Thank you for help and answers.

Alan Munn
  • 218,180
Waldemar
  • 111
  • have you set the PATH variable? – naphaneal Oct 06 '16 at 15:34
  • Hello naphaneal, what do you exactly mean? Texshop:/Library/TeX/texbin, /usr/local/bin – Waldemar Oct 06 '16 at 15:36
  • maybe we try something first, before we meddle with the PATH. what does apropos pdflatex, whereis pdflatex and/or which pdflatex tell you? – naphaneal Oct 06 '16 at 15:44
  • sorry I can't follow your question. standard installation nothing changed. Before it was Yosemite and I install fresh Sierra. Has this something to do with Xcode. I'm already download it now. – Waldemar Oct 06 '16 at 15:49
  • these are commands you run in a Terminal. Xcode is only an IDE, in which you develop code. you don't need that in this case. I assume, that Mac OS Sierra is relatively new and so MacTeX and other software might not run properly because of changes in APIs and stuff in the OS. – naphaneal Oct 06 '16 at 16:01
  • When you upgrade, sometimes links get deleted, or file locations get changed. You could try creating new links, as mentioned here: http://tex.stackexchange.com/questions/163849/mavericks-upgrade-screwed-up-my-pdflatex-command-not-found (even if the directory is different, the principle is the same). To search for hidden files (i.e. to help locate the correct directory), this article may help: https://support.apple.com/en-us/HT202121 – Aces Oct 06 '16 at 16:04
  • @j.d. Those answers are now out of date, since things changed with El Capitan (and now Sierrra). – Alan Munn Oct 06 '16 at 16:08
  • @Alan_Munn, if you read my comment again, the second link is to help locate the current directories. Even if the directories are different, the principle of creating new links is the same. – Aces Oct 06 '16 at 16:09
  • Thank you for the comments. if I run echo $PATH /usr/local/bin:/usr/bin:/bin:/usr/sbin:/sbin I get this. – Waldemar Oct 06 '16 at 16:09
  • I'm little lost :-( The first time I install nothing todo. now this looks very complicated to me. – Waldemar Oct 06 '16 at 16:11
  • @j.d. Creating the links manually is not really a good idea. – Alan Munn Oct 06 '16 at 16:19

2 Answers2

11

According to post by Dick Koch on the macosx-tex mailing list:

This problem only concerns users who install Sierra on a new disk, rather than updating an existing system to Sierra.

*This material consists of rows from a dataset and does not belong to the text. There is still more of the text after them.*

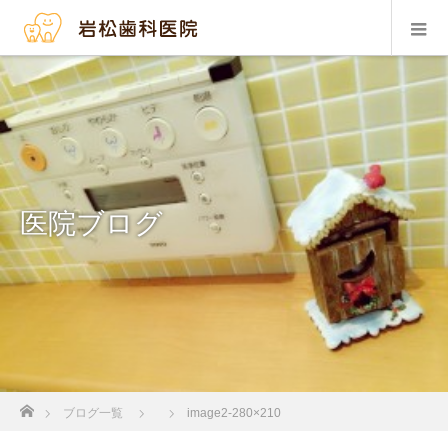
医院ブログ
ホーム
ブログ一覧
image2-280×210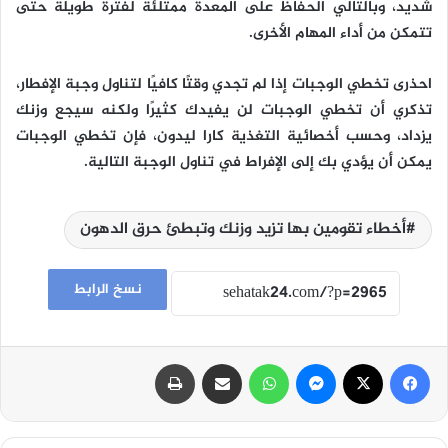
شديد، وبالتالي الحفاظ على المعدة ممتلئة لفترة طويلة حتى
تتمكن من أداء المهام الأخرى.
احذرى تخطي الوجبات إذا لم تجدي وقتًا كافيًا لتناول وجبة الإفطار،
تذكري أن تخطي الوجبات لن يفيدك كثيرًا ولكنه سيجع وزنك
يزداد، وحسب أخصائية التغذية كارا ليدون، فإن تخطي الوجبات
يمكن أن يؤدي بك إلى الإفراط في تناول الوجبة التالية.
أخطاء تقومين بها تزيد وزنك وتبطئ حرق الدهون
نسخ الرابط
فيسبوك
‫X
ماسنجر
واتساب
مشاركة عبر البريد
طباعة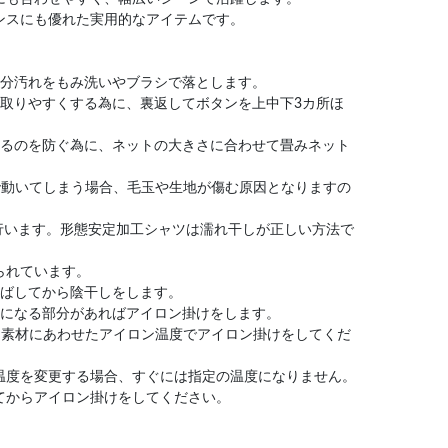
ンスにも優れた実用的なアイテムです。
部分汚れをもみ洗いやブラシで落とします。
を取りやすくする為に、裏返してボタンを上中下3カ所ほ
なるのを防ぐ為に、ネットの大きさに合わせて畳みネット
で動いてしまう場合、毛玉や生地が傷む原因となりますの
に行います。形態安定加工シャツは濡れ干しが正しい方法で
られています。
伸ばしてから陰干しをします。
気になる部分があればアイロン掛けをします。
。素材にあわせたアイロン温度でアイロン掛けをしてくだ
温度を変更する場合、すぐには指定の温度になりません。
てからアイロン掛けをしてください。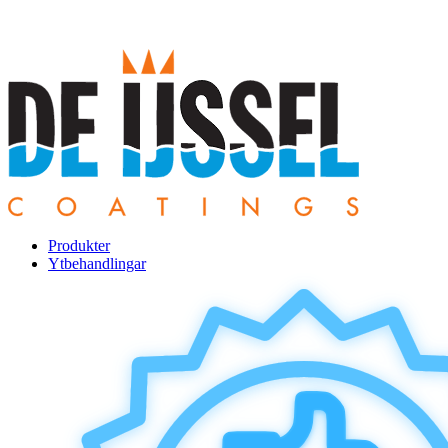
Produkter
Ytbehandlingar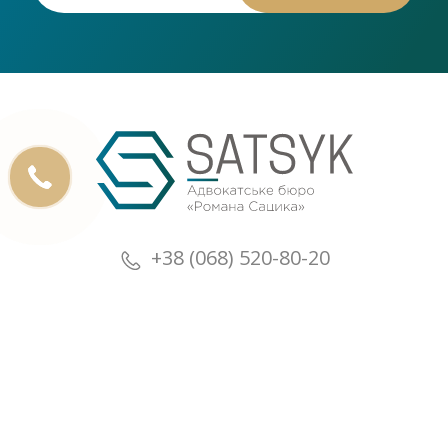
+38 (068) 520-80-20
+38 (073) 520-80-20
+38 (068) 520-80-20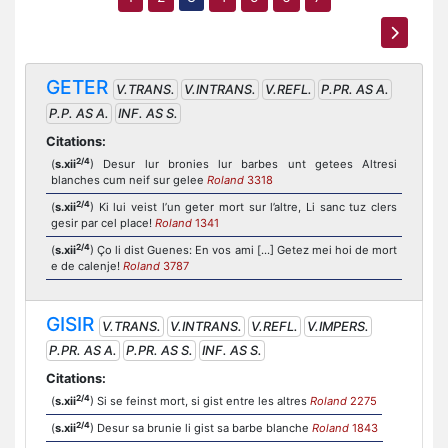
GETER
V.TRANS.
V.INTRANS.
V.REFL.
P.PR. AS A.
P.P. AS A.
INF. AS S.
Citations:
2/4
(
s.xii
) Desur lur bronies lur barbes unt getees Altresi
blanches cum neif sur gelee
Roland
3318
2/4
(
s.xii
) Ki lui veist l’un geter mort sur l’altre, Li sanc tuz clers
gesir par cel place!
Roland
1341
2/4
(
s.xii
) Ço li dist Guenes: En vos ami [...] Getez mei hoi de mort
e de calenje!
Roland
3787
GISIR
V.TRANS.
V.INTRANS.
V.REFL.
V.IMPERS.
P.PR. AS A.
P.PR. AS S.
INF. AS S.
Citations:
2/4
(
s.xii
) Si se feinst mort, si gist entre les altres
Roland
2275
2/4
(
s.xii
) Desur sa brunie li gist sa barbe blanche
Roland
1843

If these users install MacTeX-2016 or BasicTeX-2016, they will discover that they cannot typeset from the command line. To fix this problem, download FixLink from my web site:

http://pages.uoregon.edu/koch/FixLink.pkg

This is a very, very small download package; install the package.

Eventually this fix will be moved to BasicTeX-2016 and MacTeX-2016, but before remaking those packages, I want to make sure this one creates no problems. I certainly tested FixLink on my own machine.

The technical problem is that Sierra does not create the folders /etc/paths.d or /etc/manpaths.d, so our packages have to create them. XQuartz creates the folders as well, so another solution is to install XQuartz before installing BasicTeX or MacTeX.

Fix included in latest MacTeX download

The revised MacTeX download, dated 09 October 2016, includes the fix. See:

https://tug.org/mactex/mactex-download.html

murray
  • 7,944
4

It looks like the MacTeX package installed tools into the /Library/TeX/Distributions/Programs/texbin directory and adds a symlink to it at /usr/texbin, which made it onto my $PATH. After upgrading to Sierra, this symlink disappeared.

If you're using the command line, you can add the installed texbin directory to your path:

export PATH="$PATH:/Library/TeX/Distributions/Programs/texbin"

Sticking the above line in your ~/.bash_profile will cause that install directory to be in your path for your terminal windows.